# Brief
Return the records that follow, matching each one exactly.

(Collected data)
+ + + + +

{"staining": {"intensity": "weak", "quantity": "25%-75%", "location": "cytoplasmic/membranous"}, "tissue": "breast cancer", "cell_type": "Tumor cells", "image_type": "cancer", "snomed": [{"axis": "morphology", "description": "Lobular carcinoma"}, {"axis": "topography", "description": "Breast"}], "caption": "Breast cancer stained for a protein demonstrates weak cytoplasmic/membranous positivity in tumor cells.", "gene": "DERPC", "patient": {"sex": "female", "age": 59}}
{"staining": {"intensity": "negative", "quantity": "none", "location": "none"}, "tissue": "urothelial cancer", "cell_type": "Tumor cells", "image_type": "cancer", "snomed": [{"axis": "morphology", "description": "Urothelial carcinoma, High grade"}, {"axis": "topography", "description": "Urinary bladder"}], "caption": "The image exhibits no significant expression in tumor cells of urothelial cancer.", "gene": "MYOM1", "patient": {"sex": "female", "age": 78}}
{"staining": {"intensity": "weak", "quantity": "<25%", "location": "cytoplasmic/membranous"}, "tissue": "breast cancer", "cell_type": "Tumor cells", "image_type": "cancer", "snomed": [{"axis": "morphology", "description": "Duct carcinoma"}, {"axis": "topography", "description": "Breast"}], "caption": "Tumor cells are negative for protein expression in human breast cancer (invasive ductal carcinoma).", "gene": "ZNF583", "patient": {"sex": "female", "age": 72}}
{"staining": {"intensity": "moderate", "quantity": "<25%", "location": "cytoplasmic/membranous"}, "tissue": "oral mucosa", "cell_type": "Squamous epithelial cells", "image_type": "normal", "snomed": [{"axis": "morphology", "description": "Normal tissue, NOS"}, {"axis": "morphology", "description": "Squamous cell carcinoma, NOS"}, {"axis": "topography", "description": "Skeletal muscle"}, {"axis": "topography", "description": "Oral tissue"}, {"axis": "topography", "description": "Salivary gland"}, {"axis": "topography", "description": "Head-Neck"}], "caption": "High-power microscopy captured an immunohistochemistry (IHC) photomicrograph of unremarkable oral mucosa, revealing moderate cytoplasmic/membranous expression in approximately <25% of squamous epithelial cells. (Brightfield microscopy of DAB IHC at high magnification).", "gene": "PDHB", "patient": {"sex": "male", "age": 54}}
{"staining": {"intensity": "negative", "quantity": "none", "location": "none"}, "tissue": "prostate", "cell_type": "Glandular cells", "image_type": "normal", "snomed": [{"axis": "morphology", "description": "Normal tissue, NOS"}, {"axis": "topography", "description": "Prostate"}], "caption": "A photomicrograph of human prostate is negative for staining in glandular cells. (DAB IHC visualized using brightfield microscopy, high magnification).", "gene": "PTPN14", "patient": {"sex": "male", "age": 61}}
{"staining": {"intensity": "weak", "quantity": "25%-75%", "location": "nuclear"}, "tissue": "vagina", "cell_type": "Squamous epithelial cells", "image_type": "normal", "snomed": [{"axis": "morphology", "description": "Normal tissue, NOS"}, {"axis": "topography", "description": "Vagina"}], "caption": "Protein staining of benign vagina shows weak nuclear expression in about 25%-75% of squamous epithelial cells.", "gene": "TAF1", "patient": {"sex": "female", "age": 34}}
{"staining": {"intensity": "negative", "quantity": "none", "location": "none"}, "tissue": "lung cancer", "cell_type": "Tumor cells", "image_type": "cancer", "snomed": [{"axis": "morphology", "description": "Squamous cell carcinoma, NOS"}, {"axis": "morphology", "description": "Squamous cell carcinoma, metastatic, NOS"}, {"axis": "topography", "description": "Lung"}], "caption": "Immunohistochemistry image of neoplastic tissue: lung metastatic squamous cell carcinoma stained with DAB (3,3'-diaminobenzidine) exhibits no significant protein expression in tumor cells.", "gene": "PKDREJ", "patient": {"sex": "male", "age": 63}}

+ + + + +

# Solved problem
{"staining": {"intensity": "weak", "quantity": "25%-75%", "location": "cytoplasmic/membranous"}, "tissue": "breast cancer", "cell_type": "Tumor cells", "image_type": "cancer", "snomed": [{"axis": "morphology", "description": "Lobular carcinoma"}, {"axis": "topography", "description": "Breast"}], "caption": "Breast cancer stained for a protein demonstrates weak cytoplasmic/membranous positivity in tumor cells.", "gene": "DERPC", "patient": {"sex": "female", "age": 59}}
{"staining": {"intensity": "negative", "quantity": "none", "location": "none"}, "tissue": "urothelial cancer", "cell_type": "Tumor cells", "image_type": "cancer", "snomed": [{"axis": "morphology", "description": "Urothelial carcinoma, High grade"}, {"axis": "topography", "description": "Urinary bladder"}], "caption": "The image exhibits no significant expression in tumor cells of urothelial cancer.", "gene": "MYOM1", "patient": {"sex": "female", "age": 78}}
{"staining": {"intensity": "weak", "quantity": "<25%", "location": "cytoplasmic/membranous"}, "tissue": "breast cancer", "cell_type": "Tumor cells", "image_type": "cancer", "snomed": [{"axis": "morphology", "description": "Duct carcinoma"}, {"axis": "topography", "description": "Breast"}], "caption": "Tumor cells are negative for protein expression in human breast cancer (invasive ductal carcinoma).", "gene": "ZNF583", "patient": {"sex": "female", "age": 72}}
{"staining": {"intensity": "moderate", "quantity": "<25%", "location": "cytoplasmic/membranous"}, "tissue": "oral mucosa", "cell_type": "Squamous epithelial cells", "image_type": "normal", "snomed": [{"axis": "morphology", "description": "Normal tissue, NOS"}, {"axis": "morphology", "description": "Squamous cell carcinoma, NOS"}, {"axis": "topography", "description": "Skeletal muscle"}, {"axis": "topography", "description": "Oral tissue"}, {"axis": "topography", "description": "Salivary gland"}, {"axis": "topography", "description": "Head-Neck"}], "caption": "High-power microscopy captured an immunohistochemistry (IHC) photomicrograph of unremarkable oral mucosa, revealing moderate cytoplasmic/membranous expression in approximately <25% of squamous epithelial cells. (Brightfield microscopy of DAB IHC at high magnification).", "gene": "PDHB", "patient": {"sex": "male", "age": 54}}
{"staining": {"intensity": "negative", "quantity": "none", "location": "none"}, "tissue": "prostate", "cell_type": "Glandular cells", "image_type": "normal", "snomed": [{"axis": "morphology", "description": "Normal tissue, NOS"}, {"axis": "topography", "description": "Prostate"}], "caption": "A photomicrograph of human prostate is negative for staining in glandular cells. (DAB IHC visualized using brightfield microscopy, high magnification).", "gene": "PTPN14", "patient": {"sex": "male", "age": 61}}
{"staining": {"intensity": "weak", "quantity": "25%-75%", "location": "nuclear"}, "tissue": "vagina", "cell_type": "Squamous epithelial cells", "image_type": "normal", "snomed": [{"axis": "morphology", "description": "Normal tissue, NOS"}, {"axis": "topography", "description": "Vagina"}], "caption": "Protein staining of benign vagina shows weak nuclear expression in about 25%-75% of squamous epithelial cells.", "gene": "TAF1", "patient": {"sex": "female", "age": 34}}
{"staining": {"intensity": "negative", "quantity": "none", "location": "none"}, "tissue": "lung cancer", "cell_type": "Tumor cells", "image_type": "cancer", "snomed": [{"axis": "morphology", "description": "Squamous cell carcinoma, NOS"}, {"axis": "morphology", "description": "Squamous cell carcinoma, metastatic, NOS"}, {"axis": "topography", "description": "Lung"}], "caption": "Immunohistochemistry image of neoplastic tissue: lung metastatic squamous cell carcinoma stained with DAB (3,3'-diaminobenzidine) exhibits no significant protein expression in tumor cells.", "gene": "PKDREJ", "patient": {"sex": "male", "age": 63}}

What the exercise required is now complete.